> Material for this exercise
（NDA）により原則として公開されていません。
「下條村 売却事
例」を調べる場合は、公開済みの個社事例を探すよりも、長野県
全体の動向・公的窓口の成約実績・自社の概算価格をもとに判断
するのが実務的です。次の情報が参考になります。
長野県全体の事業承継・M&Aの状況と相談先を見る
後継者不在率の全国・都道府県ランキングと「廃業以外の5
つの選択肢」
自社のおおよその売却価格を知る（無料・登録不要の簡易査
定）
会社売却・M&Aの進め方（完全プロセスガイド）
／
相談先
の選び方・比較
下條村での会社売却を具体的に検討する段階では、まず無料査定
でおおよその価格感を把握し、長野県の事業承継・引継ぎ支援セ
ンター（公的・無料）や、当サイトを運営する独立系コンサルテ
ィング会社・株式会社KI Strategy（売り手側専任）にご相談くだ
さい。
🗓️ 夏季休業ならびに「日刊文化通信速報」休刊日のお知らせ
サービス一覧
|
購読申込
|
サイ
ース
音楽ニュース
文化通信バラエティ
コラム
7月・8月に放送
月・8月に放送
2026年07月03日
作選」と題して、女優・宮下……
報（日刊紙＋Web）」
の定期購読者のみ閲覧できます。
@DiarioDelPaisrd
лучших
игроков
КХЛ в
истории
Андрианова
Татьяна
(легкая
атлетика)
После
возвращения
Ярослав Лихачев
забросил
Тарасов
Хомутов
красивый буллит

---

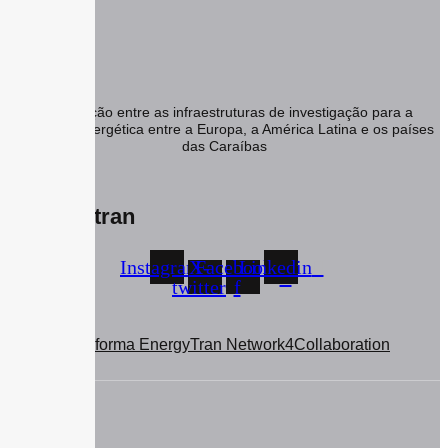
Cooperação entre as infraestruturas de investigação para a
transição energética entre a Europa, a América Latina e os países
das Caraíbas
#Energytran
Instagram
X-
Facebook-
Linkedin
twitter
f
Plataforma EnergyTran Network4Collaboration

> Job item
Convert the part of the listing that opens with the line containing "Cooperação entre as" and closes with the line containing "Plataforma EnergyTran Network4Collaboration" into a JSON list of strings, one string per line, leaving out any blank lines.

> Answer to the problem
[
  "Cooperação entre as infraestruturas de investigação para a",
  "transição energética entre a Europa, a América Latina e os países",
  "das Caraíbas",
  "#Energytran",
  "Instagram",
  "X-",
  "Facebook-",
  "Linkedin",
  "twitter",
  "f",
  "Plataforma EnergyTran Network4Collaboration"
]